2009. 10. 7|WED

5日のことから。ジャルジャルの福徳の誕生日。雨。街に出る。日付が変わる頃、腹が痛くてトイレに居て、あ、このままじゃ誕生日をトイレで迎えてしまう、と思い、慌てて出る。誕生日、6日。雨。なんとなしに、誕生日だということでケーキを食べる。こういう「何となく」がわりと好き。「誕生日だからってなんでケーキ食べるわけ? 意味わかんない」と言ってもいいのだろうけど、俺は機嫌良くケーキを食べる。物心付いた頃からそうしてきたのだった。10月6日が誕生日の美女に堀北真希と芦川いづみさんが居るが、「誕生日だからってなんでケーキ食べるわけ? 意味わかんない」とは思わず、きっと昨日は二人とも笑顔でケーキを食べただろう。
読書の秋というより食欲の秋といった案配の俺は、随分前に購入した佐々木敦の『ニッポンの思想』をまだ50ページほどしか読めていないが、さて、この思想と批評の入門書と帯にある本は「ニューアカ」から始まる。著者は、ゼロ年代で終わるのではないかと予想される思想体系の始点を、「ニューアカ」に定めているためだ。ちなみに、俺が生まれた83年10月は、『構造と力』(83年9月発刊)と『チベットのモーツァルト』(83年11月発刊)に挟まれている。別にだからって何もないのだけれども、小学校の時、学校から自分が生まれた日の新聞のレプリカをもらって喜んだ記憶があるが、そういったレベルで、なんとなしに生まれた日というのには愛着を持ってしまう。

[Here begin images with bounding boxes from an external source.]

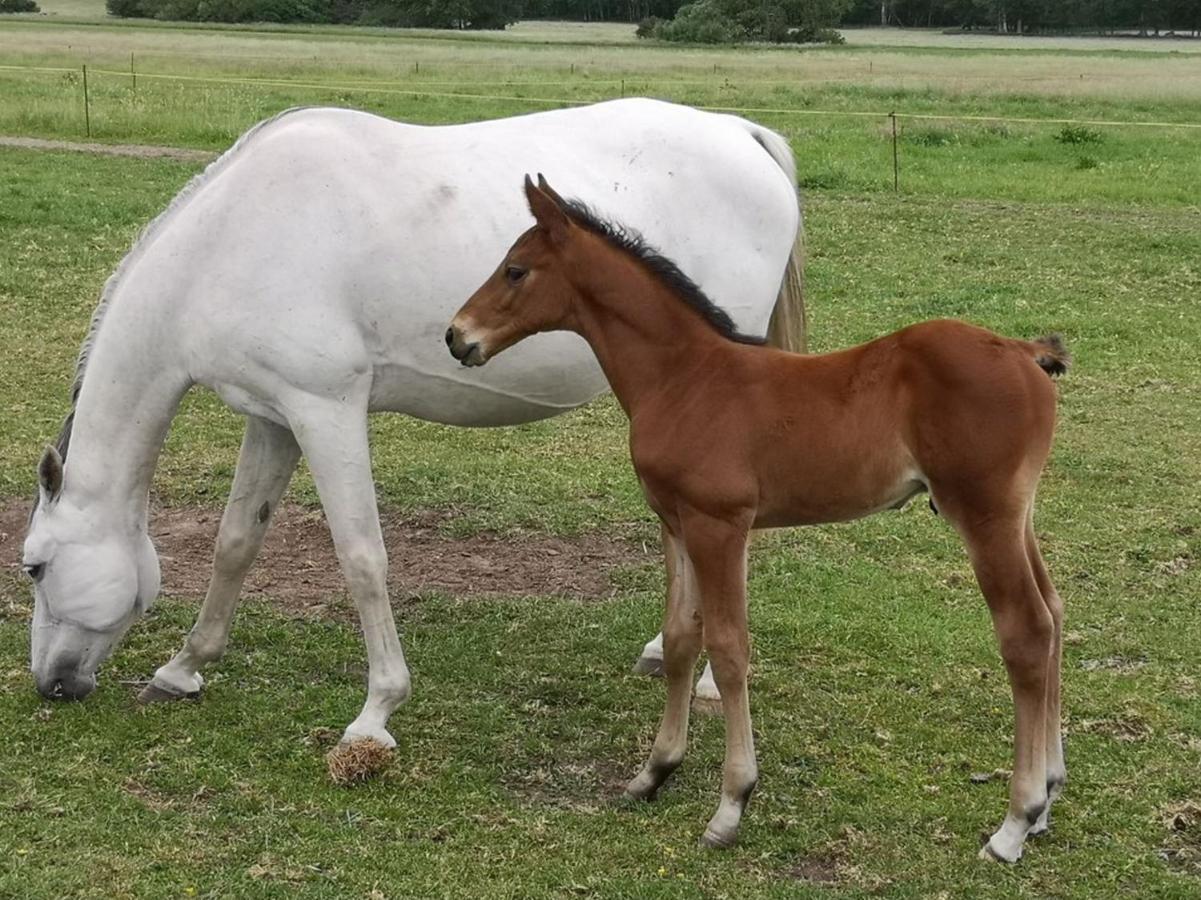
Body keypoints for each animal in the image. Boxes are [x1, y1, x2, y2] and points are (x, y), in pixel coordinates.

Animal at [18, 98, 802, 749]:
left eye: (34, 566)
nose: (51, 684)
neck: (231, 240)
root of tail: (742, 134)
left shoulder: (325, 410)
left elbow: (363, 558)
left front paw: (376, 713)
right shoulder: (273, 417)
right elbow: (236, 541)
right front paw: (182, 669)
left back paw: (708, 680)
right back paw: (665, 653)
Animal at [449, 171, 1071, 860]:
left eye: (515, 270)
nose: (456, 336)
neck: (684, 378)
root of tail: (1022, 350)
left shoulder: (718, 524)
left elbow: (727, 648)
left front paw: (730, 805)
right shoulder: (677, 523)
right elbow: (680, 638)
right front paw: (653, 772)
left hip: (983, 514)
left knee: (1026, 631)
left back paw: (1015, 822)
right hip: (1018, 514)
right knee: (1054, 612)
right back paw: (1046, 798)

『構造と力』と『チベットのモーツァルト』に挟まれているというのが何だか知的で良い感じがするというだけの話だ。そんなわけで『ニッポンの思想』を読むということは、俺の生きてきた時代を読むということになるわけで、そんな読書は初めて。全く、歳を取ったのだなあ。余談だが、浅田彰は今、俺の母校である京都造形芸術大学の大学院長だが、少し前、大学の教室で騒がしく何かの稽古をしていた年少の同級生が、「今日、稽古をしていたら、なんか、大学院長に怒られた」と、そのことを笑い話にしていたが、つまり浅田彰に怒られていたということになる。とはいえ、「浅田彰に?」と問うても、なんだかぼやけた返答しかなかったのだった。そんなエピソードからも、ゼロ年代によってそこから発した系譜が断絶するという予測に、白けたリアリティを感じてしまう。
7日。雨。晴れ男だと言い張っている私の誕生日周辺は台風にやられてしまった。雨のせいで体調も少し悪い。あ、そうそう。「opus design – オプスデザイン」という情報サイトが、先日作った木ノ下歌舞伎の公演のフライヤーを紹介してくれている。ここ、8月に出演した『Melody♡Cup』のフライヤーも取り上げてくれていた。ちなみに『Melody♡Cup』のフライヤーのデザインは、容姿が似ているということで勝手に姉さんと呼ばせて頂いていた木村敦子さんによるもの。姉さんは俺の人生の中で出会ったことのない、破天荒な個性を持った面白い人だが、もはや人妻なのであまりエピソードを語るべきでもないだろう。あまりに容姿が似ているということで携帯で二人の写真を撮ってもらったことがあり、それを「日記に載せても良いよ」ともおっしゃっていたが、それは載せない。なんでもかんでも載せないし、なんでもかんでも書かないんだよ、私は。
さて、最後になりましたが、また一つ歳を重ねられたのも周囲の皆様のおかげです。どうもありがとうございました。そして26歳の私も一つよろしくお願いします。